Тѣмъ временемъ Вендль – господинъ въ армякѣ и въ цилиндрѣ, возбудившій эти супружескіе – господъ Протопоповыхъ – разговоры, подъѣхалъ въ вѣнскомъ экипажѣ своемъ съ русскимъ кучеромъ на козлахъ къ длинному, какъ казарма или больница, одноэтажному дому, за заборомъ съ гвоздями, надъ которымъ розгами торчали частые, еще безлистые тополя, a за тополями чернѣли стеклами, далеко не всегда цѣлыми, далеко не весьма опрятныя окна. По деревяннымъ мосткамъ, вдоль забора этого, спѣшно шагалъ высокій господинъ, тоже въ армякѣ и въ цилиндрѣ, точнѣйше скопированныхъ съ Вендля: только значка присяжнаго повѣреннаго не доставало, да матеріалъ одежи былъ грубѣе и хуже, дешевенькій. Увидавъ Вендля, господинъ всею фигурою своею выразилъ и смущеніе, и гордость перваго счастливаго подражателя и гоголемъ шелъ мимо, пока не исчезъ въ сѣрыхъ сумеркахъ, которыя лишь теперь и очень вдали, въ туманномъ центрѣ города, подъ горою, начали пестриться электрическими фонариками.
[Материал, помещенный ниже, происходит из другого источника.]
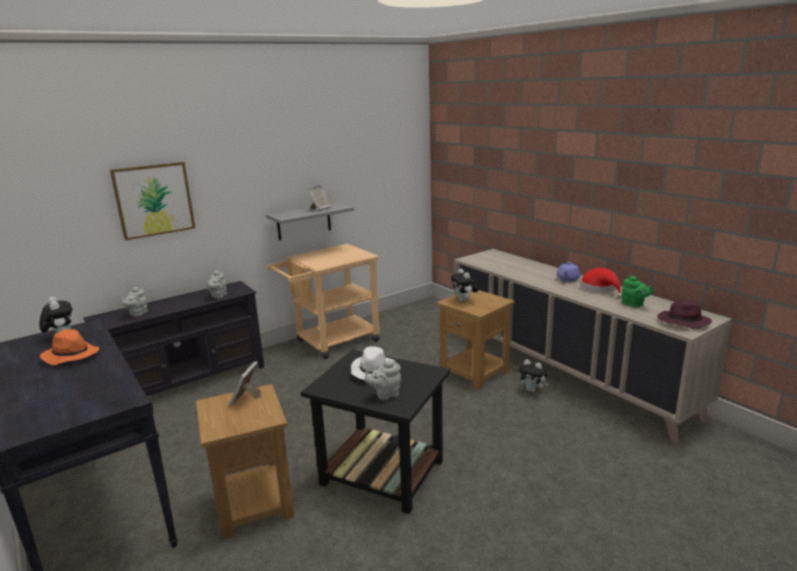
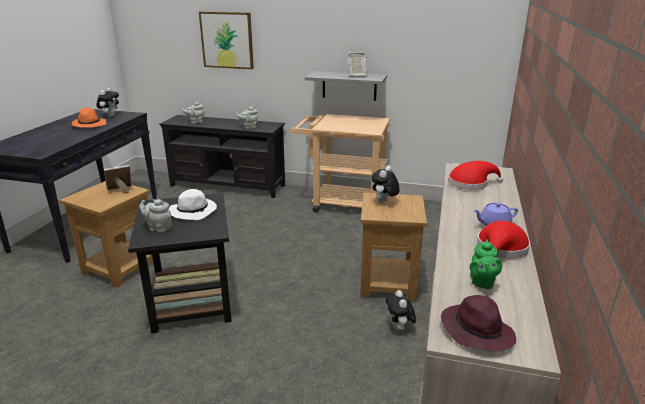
camera: 50 degrees right, 5 degrees up
none -> red hat [448,161,503,190]

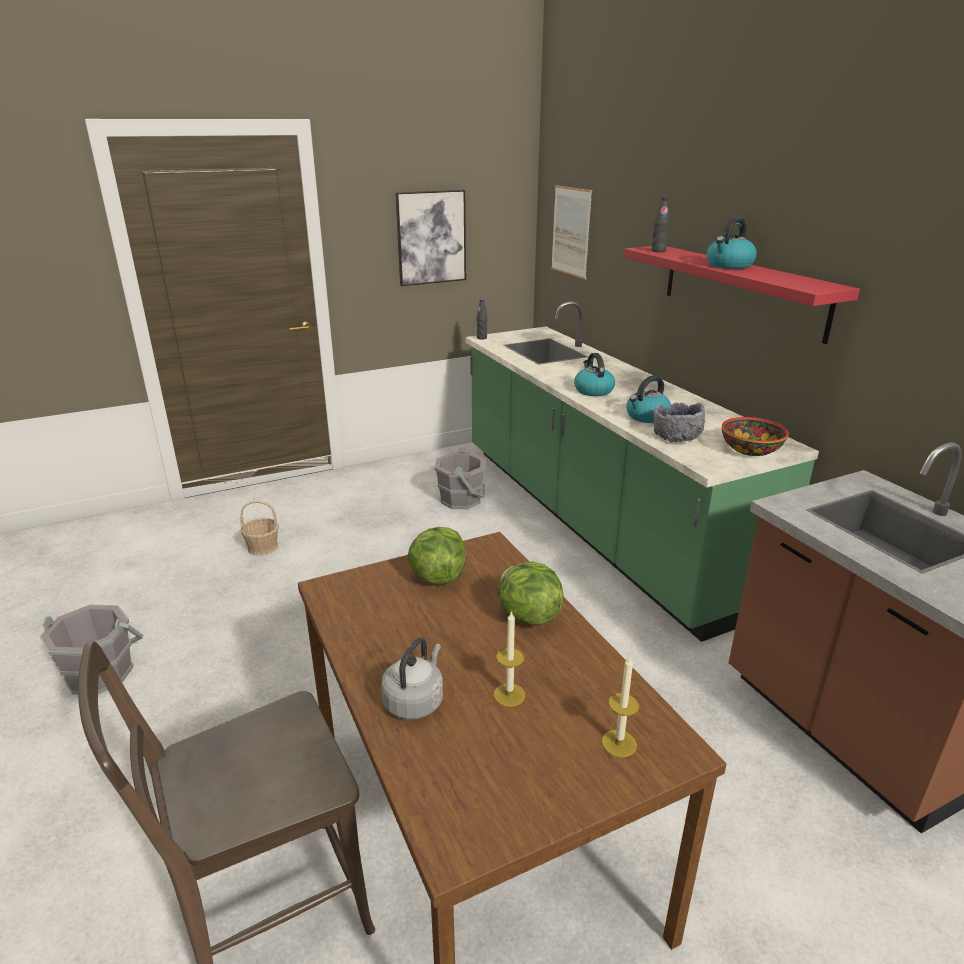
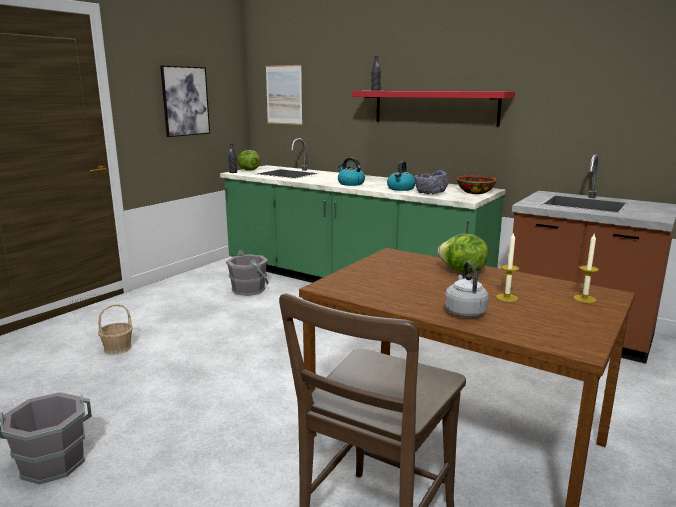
camera: 30 degrees left, 10 degrees down
lettuce [407,527,466,585] -> lettuce moved to [237,150,260,171]
kettle [706,218,757,269] -> none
Вендлю стало совсѣмъ весело.
– Максимъ! – окликнулъ онъ кучера слабымъ, звенящимъ, дѣвичьимъ почти, голосомъ.
– Чего изволите? – откликнулся тотъ съ козелъ, не оборачивая бородатаго лица.
– Видѣлъ?
Тотъ помолчалъ и сказалъ:
– Видѣлъ.
– Хорошъ?
– Чего лучше!
Вендль залился тоненькимъ дробнымъ стекляннымъ смѣхомъ, грустнымъ, нѣжнымъ и переливчатымъ, – какъ тритоны звенятъ въ лѣтнихъ болотахъ.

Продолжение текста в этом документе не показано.